Le télescopage des deux conférences est prétexte à de nombreux gags de situation, de textes, et finalement de musique, puisque la première Gymnopédie de Satie, jouée en intro par Olivier Salon, subira toutes les méthodes de compression prônées par Martin Granger, dont la suppression des répétitions inutiles, la suppression d’une mesure sur deux, l’accélération de la voix par inhalation d’hélium, ou à la fin l’exécution en une seule mesure de l’ensemble des notes de ladite Gymnopédie (sans perte d’information, donc, précise notre cadre informaticien). Bon an mal an, Olivier Salon réussit malgré tout à informer son public sur la vie, la liaison, la maison, la tombe et le monument de Satie, tandis que les textes géniaux du musicien sont passés à la moulinette oulipienne de la contrainte du prisonnier, du ventriloque ou du caviardage. Un concours d’acrostiches sur noms de musiciens sera gagné à la fin par Olivier Salon avec « Rimsky Korsakov » par abandon de son adversaire.

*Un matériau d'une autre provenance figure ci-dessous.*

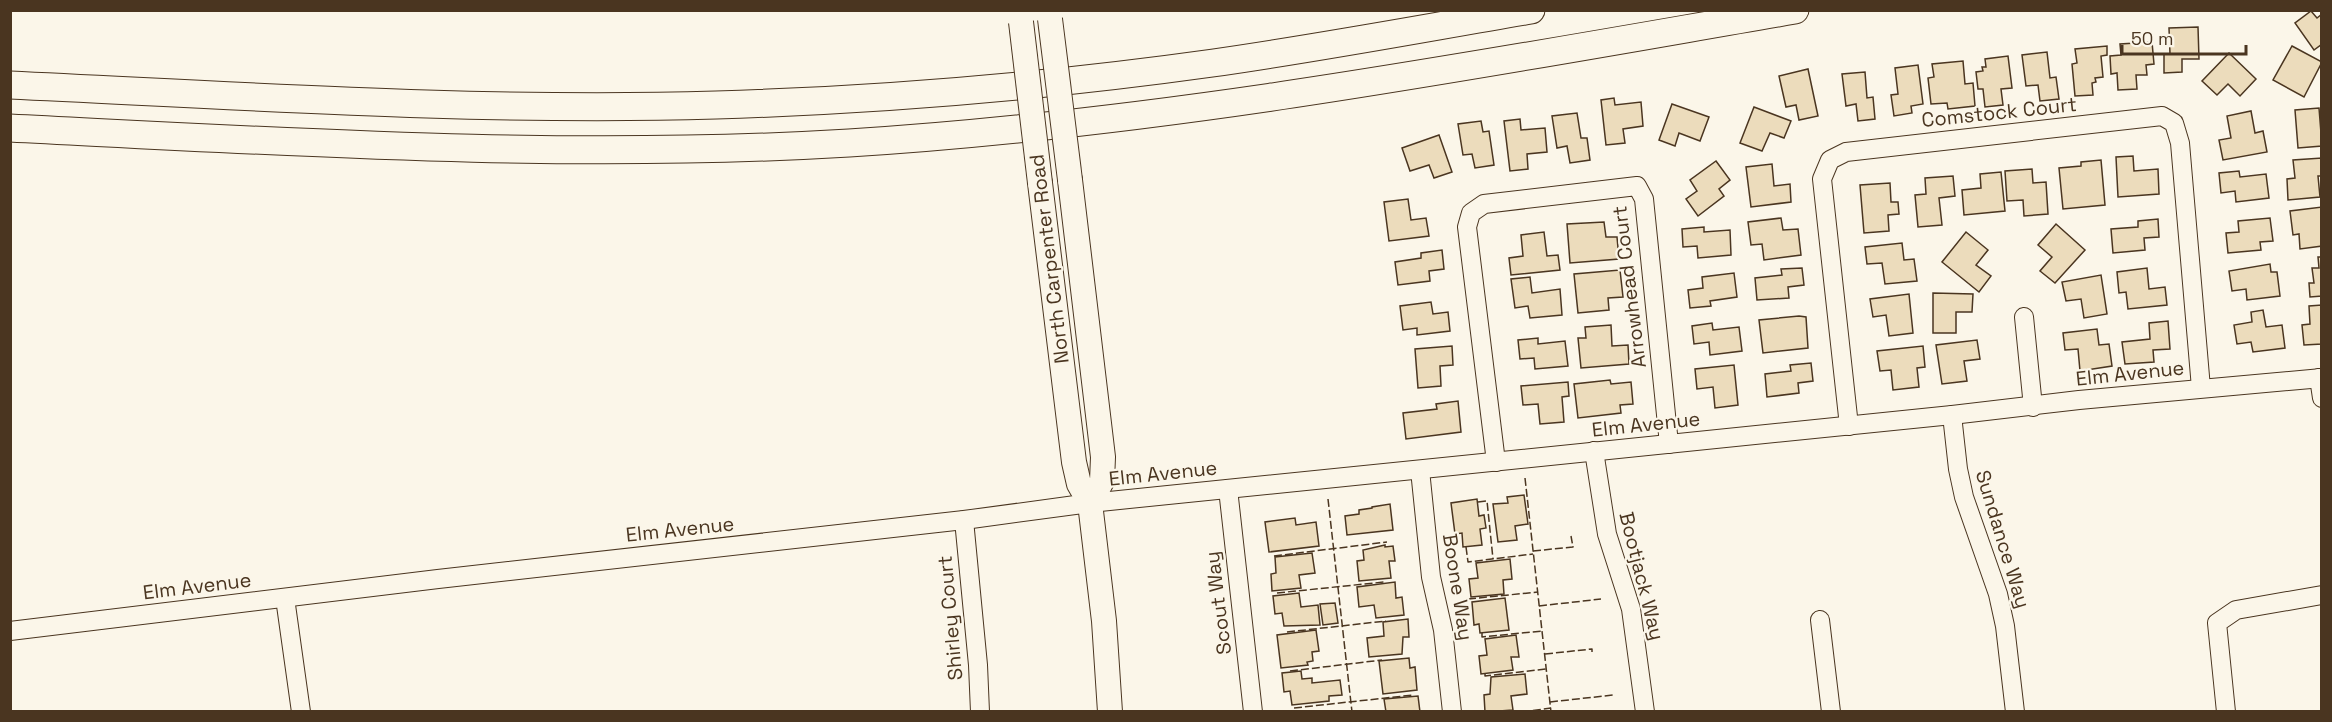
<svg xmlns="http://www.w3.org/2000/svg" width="2332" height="722" font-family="'Space Grotesk',sans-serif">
<rect width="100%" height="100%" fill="#fbf6e9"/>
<g fill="#ecdcbc" stroke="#4a3520" stroke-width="1.5">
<polygon points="2311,11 2317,18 2322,14 2322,44 2314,50 2295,23"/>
<polygon points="2198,27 2199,59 2182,59 2182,72 2164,73 2164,54 2170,54 2169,28"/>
<polygon points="2152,42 2154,64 2146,65 2147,75 2136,75 2137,89 2118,90 2117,73 2111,74 2110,56 2121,55 2120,44"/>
<polygon points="2107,46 2107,55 2101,56 2103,77 2095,78 2096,82 2092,83 2093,95 2075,96 2072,64 2077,63 2075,49"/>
<polygon points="2292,46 2322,62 2304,97 2273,80"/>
<polygon points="2047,52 2050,78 2056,77 2059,99 2040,101 2038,85 2026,86 2022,55"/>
<polygon points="2229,53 2256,79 2240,96 2228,84 2217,95 2202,81"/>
<polygon points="2008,56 2012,88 2001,89 2003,105 1985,107 1983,89 1978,89 1976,72 1983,71 1982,67 1986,67 1985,59"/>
<polygon points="1963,61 1965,84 1973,83 1975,106 1948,109 1947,103 1931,104 1928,78 1934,77 1932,64"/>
<polygon points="1918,65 1923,104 1911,106 1912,113 1894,116 1891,95 1898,94 1895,68"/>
<polygon points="1808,69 1818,116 1799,120 1796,105 1786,107 1779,76"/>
<polygon points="1865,72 1867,98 1873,97 1875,119 1858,121 1856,104 1846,106 1842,74"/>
<polygon points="1614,98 1615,105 1641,102 1643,126 1623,129 1625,143 1606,145 1601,100"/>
<polygon points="1672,104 1709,117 1700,141 1679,133 1675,146 1659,140"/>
<polygon points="1754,107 1791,121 1784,138 1770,133 1762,151 1740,143"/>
<polygon points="2319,108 2322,146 2298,148 2295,110"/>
<polygon points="2251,111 2255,133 2263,131 2267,152 2223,160 2219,140 2231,138 2227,116"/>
<polygon points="1577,113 1581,138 1587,138 1590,160 1570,163 1567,146 1557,148 1552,116"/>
<polygon points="1520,119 1521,130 1545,128 1547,152 1527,154 1528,169 1510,171 1504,121"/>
<polygon points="1481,121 1483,132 1489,131 1494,165 1475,168 1472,154 1463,155 1458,124"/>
<polygon points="1439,135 1452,172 1434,178 1429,165 1410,171 1402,148"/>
<polygon points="2133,156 2134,171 2158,169 2159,194 2118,197 2116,157"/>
<polygon points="2322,158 2322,176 2318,176 2320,197 2288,200 2287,179 2295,178 2293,160"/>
<polygon points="2101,160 2105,205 2063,209 2059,168 2081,166 2081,162"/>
<polygon points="1716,161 1730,180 1719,189 1724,196 1698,216 1686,199 1697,191 1690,180"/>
<polygon points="1772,164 1774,186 1790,184 1791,202 1751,207 1746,167"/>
<polygon points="2032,169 2033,183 2046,182 2048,214 2024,216 2023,200 2007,201 2005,171"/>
<polygon points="2239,171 2240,177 2266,174 2269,198 2236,202 2235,191 2221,193 2219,173"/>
<polygon points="2001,172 2005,211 1964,215 1962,190 1981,188 1980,174"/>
<polygon points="1953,176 1955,196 1939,198 1942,225 1918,227 1915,195 1926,194 1925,178"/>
<polygon points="1890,183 1891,202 1898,202 1899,214 1888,215 1889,231 1864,233 1860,185"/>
<polygon points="1408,199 1411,220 1426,218 1429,236 1389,241 1384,202"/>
<polygon points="2322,207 2322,246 2300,249 2299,234 2293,235 2290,211"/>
<polygon points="1781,218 1783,230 1798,229 1801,255 1764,260 1762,244 1751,245 1748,222"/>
<polygon points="2270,218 2273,241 2260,242 2261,250 2228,253 2226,233 2239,232 2238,221"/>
<polygon points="2158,219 2159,237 2144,238 2145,250 2113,253 2111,229 2138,227 2138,221"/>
<polygon points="1604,222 1606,237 1617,237 1619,259 1570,263 1567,224"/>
<polygon points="2056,224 2085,250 2055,283 2040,271 2052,257 2038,245"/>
<polygon points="1704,227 1704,232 1730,230 1731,255 1698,258 1697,246 1683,247 1682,229"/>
<polygon points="1544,232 1547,256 1558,255 1560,270 1511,275 1509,258 1523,256 1521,235"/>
<polygon points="1966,232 1988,250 1976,265 1991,276 1979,292 1942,262"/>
<polygon points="1902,243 1904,260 1914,259 1917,281 1885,284 1882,263 1867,264 1865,247"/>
<polygon points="1442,250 1444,269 1429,271 1430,281 1398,285 1395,262 1421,258 1421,253"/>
<polygon points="2318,257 2322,257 2322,296 2310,297 2309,283 2314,283 2312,268 2319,268"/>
<polygon points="2270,264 2271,272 2277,272 2280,296 2247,300 2246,289 2232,291 2229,271"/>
<polygon points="1802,268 1804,285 1788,287 1789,298 1757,300 1755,278 1782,275 1781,269"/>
<polygon points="2147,268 2149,289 2165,287 2167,305 2128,309 2126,292 2119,293 2117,272"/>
<polygon points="1620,270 1623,297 1608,298 1609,310 1578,313 1574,274"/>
<polygon points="1734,273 1737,297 1710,301 1711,306 1690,308 1688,290 1703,288 1702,277"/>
<polygon points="2101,275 2107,314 2084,318 2081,299 2066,301 2062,282"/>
<polygon points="1530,277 1532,293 1560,289 1562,315 1530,318 1528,306 1515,308 1511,279"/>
<polygon points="1933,293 1973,294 1972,312 1956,312 1956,333 1933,333"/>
<polygon points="1909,294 1913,333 1889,336 1886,315 1873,317 1870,299"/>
<polygon points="1431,302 1433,314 1448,312 1450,331 1417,335 1417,328 1403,330 1400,306"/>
<polygon points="2322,305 2322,344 2304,345 2302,325 2310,324 2309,306"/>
<polygon points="2263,310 2266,327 2282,325 2285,348 2253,352 2251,342 2237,344 2234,325 2252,322 2251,312"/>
<polygon points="1799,316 1806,317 1808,348 1763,353 1759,320"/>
<polygon points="2168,321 2170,349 2153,350 2154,362 2125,364 2122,342 2150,339 2149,323"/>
<polygon points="1712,323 1713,330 1739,327 1742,351 1710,355 1709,342 1694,344 1692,326"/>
<polygon points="1611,325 1612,346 1628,345 1629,364 1581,368 1578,338 1586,338 1585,327"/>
<polygon points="2097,329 2099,345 2109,344 2112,366 2080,371 2078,349 2065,350 2063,333"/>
<polygon points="1538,338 1538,344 1565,341 1568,366 1535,369 1534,358 1520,359 1518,340"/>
<polygon points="1977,340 1980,359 1964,361 1967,381 1942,384 1936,345"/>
<polygon points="1452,346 1453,365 1440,366 1441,386 1418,388 1415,349"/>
<polygon points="1923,346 1925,367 1917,368 1919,387 1893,390 1891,370 1880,371 1877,351"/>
<polygon points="1811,363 1813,381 1798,383 1799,393 1767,397 1765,374 1791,371 1790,365"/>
<polygon points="1734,365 1738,405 1715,408 1713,387 1697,389 1695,369"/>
<polygon points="1610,380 1611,384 1631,382 1633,404 1620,405 1621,413 1578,418 1574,384"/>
<polygon points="1568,382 1569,396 1562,397 1564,422 1540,424 1538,404 1523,405 1521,386"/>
<polygon points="1458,401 1461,432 1406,439 1403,413 1437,409 1436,404"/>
<polygon points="1524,495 1528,524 1515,526 1517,540 1498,542 1493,504 1508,503 1507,497"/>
<polygon points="1477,499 1479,516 1484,515 1486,528 1480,529 1482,545 1463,547 1462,533 1455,534 1451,503"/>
<polygon points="1390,504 1393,530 1347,535 1345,516 1359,514 1359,510 1372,508 1372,507"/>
<polygon points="1295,518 1296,525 1316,522 1319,546 1269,552 1265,522"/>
<polygon points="1385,545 1385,547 1393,546 1395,561 1389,561 1391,578 1359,581 1357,561 1364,560 1363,550"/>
<polygon points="1312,553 1315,573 1299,575 1301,588 1272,591 1271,574 1276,573 1275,557"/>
<polygon points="1510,559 1512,579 1503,580 1504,594 1471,597 1469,579 1478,578 1476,563"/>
<polygon points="1395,582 1396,598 1402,597 1404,615 1376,618 1374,605 1359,607 1357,587"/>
<polygon points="1299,593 1301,607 1318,605 1320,625 1284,626 1282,613 1275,614 1273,596"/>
<polygon points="1505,598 1509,630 1480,633 1479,624 1474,625 1472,602"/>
<polygon points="1335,603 1338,623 1323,625 1320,604"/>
<polygon points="1408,619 1409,637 1403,637 1402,654 1369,657 1367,638 1384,636 1383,622"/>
<polygon points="1316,630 1319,651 1312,652 1313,661 1307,662 1308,665 1281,668 1277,635"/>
<polygon points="1516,635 1519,657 1511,657 1513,670 1481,674 1479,656 1487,655 1485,639"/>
<polygon points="1409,658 1410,668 1415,667 1417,690 1383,694 1379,661"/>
<polygon points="1301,671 1302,679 1312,678 1312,683 1340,680 1342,695 1329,696 1329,701 1292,705 1290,691 1284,692 1282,673"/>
<polygon points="1525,674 1527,694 1511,696 1513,710 1485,712 1484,695 1490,694 1491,677"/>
<polygon points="1418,696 1420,712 1386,712 1384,699"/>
</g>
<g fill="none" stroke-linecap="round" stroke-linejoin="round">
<defs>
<g id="minor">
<polyline points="2024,317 2033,407"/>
<polyline points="2319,378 2322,398"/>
<polyline points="1952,415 1958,469 1964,497 1998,594 2005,626 2015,712"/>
<polyline points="1849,426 1822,179 1830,160 1846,152 2162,116 2174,123 2180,143 2201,388"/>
<polyline points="1594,451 1607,534 1631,609 1645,712"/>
<polyline points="1496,462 1467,227 1471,213 1484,204 1637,186 1644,199 1669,444"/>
<polyline points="1420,470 1431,577 1443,630 1452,712"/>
<polyline points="1228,489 1253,712"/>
<polyline points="964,520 978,665 980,712"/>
<polyline points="285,598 301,712"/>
<polyline points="1820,620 1831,712"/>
<polyline points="10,631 438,579 964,520 1090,503 1952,415 2079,400 2322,378"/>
<polyline points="2226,712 2217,623 2236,610 2322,595"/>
</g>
<g id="major">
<polyline points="1070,180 1103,457 1102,481 1090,503"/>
<polyline points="1040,183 1074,462 1079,484 1090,503 1104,621 1110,712"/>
</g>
<g id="highway">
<path d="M10,85c236,11 471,27 706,20 166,-5 332,-19 497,-42 106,-15 212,-35 318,-53"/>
<path d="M10,128c280,14 559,32 839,15 319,-20 632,-79 946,-133"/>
</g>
</defs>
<use href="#minor" stroke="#4a3520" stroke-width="20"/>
<use href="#major" stroke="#4a3520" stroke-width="26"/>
<use href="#highway" stroke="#4a3520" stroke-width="29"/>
<use href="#minor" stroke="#fbf6e9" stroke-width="18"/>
<use href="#major" stroke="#fbf6e9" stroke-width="24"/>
<use href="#highway" stroke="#fbf6e9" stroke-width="27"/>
<defs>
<g id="major-bridge">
<polyline points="1050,19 1070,180"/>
<polyline points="1021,22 1040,183"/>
</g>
</defs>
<use href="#major-bridge" stroke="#4a3520" stroke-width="26" stroke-linecap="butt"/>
<use href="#major-bridge" stroke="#fbf6e9" stroke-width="24"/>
<g stroke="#4a3520" stroke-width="1.5" stroke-dasharray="8 3" stroke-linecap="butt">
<polyline points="1525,478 1551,712"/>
<polyline points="1328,499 1352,712"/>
<polyline points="1478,502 1487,501 1493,559"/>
<polyline points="1466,547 1468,562 1533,554"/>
<polyline points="1533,551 1573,547 1571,536"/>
<polyline points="1274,556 1387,542"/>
<polyline points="1277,593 1384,582"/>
<polyline points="1468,599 1538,592"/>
<polyline points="1539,606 1601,599"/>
<polyline points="1287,632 1386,621"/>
<polyline points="1482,633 1482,637 1542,631"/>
<polyline points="1545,654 1592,649 1592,652"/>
<polyline points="1290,671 1382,660"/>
<polyline points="1485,674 1485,676 1546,669"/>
<polyline points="1550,702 1613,695"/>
<polyline points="1294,708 1413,695"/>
<polyline points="1522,712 1551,708"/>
</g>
</g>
<g text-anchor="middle" stroke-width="4.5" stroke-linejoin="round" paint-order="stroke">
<g font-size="20" fill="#4a3520" stroke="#fbf6e9">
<text transform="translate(1999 112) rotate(-6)" y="7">Comstock Court</text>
<text transform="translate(1049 259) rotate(-97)" y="7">North Carpenter Road</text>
<text transform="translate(1629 287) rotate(-97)" y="7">Arrowhead Court</text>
<text transform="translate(2130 373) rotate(-6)" y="7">Elm Avenue</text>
<text transform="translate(1646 424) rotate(-6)" y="7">Elm Avenue</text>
<text transform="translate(1163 473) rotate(-6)" y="7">Elm Avenue</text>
<text transform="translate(680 529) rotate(-6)" y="7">Elm Avenue</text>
<text transform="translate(2003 539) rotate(73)" y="7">Sundance Way</text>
<text transform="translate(1642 576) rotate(76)" y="7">Bootjack Way</text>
<text transform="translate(197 586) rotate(-7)" y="7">Elm Avenue</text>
<text transform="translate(1458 587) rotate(81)" y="7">Boone Way</text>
<text transform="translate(1218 603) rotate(-97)" y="7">Scout Way</text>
<text transform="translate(950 618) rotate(-95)" y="7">Shirley Court</text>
</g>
</g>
<rect width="2332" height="722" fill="none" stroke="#4a3520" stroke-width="24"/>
<path d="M2122 45v9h124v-9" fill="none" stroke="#4a3520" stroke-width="3"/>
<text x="2131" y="45" font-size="18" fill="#4a3520" stroke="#fbf6e9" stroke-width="4.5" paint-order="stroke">50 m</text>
</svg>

Le spectacle sera redonné le 19 janvier à Lille, et peut-être prochainement à Arcueil. Le succès qu’il a rencontré devrait, on l’espère vivement, inciter des distributeurs à l’intégrer dans leur programme.

EC

(1) Si vous voulez vivre longtemps, vivez vieux, Conférence en forme de poire, Olivier Salon, Martin Granger, Benoît Richter. La première représentation a eu lieu dimanche 25 novembre 2012 à l'Auditorium Maurice Ravel du Conservatoire à rayonnement départemental de Montreuil.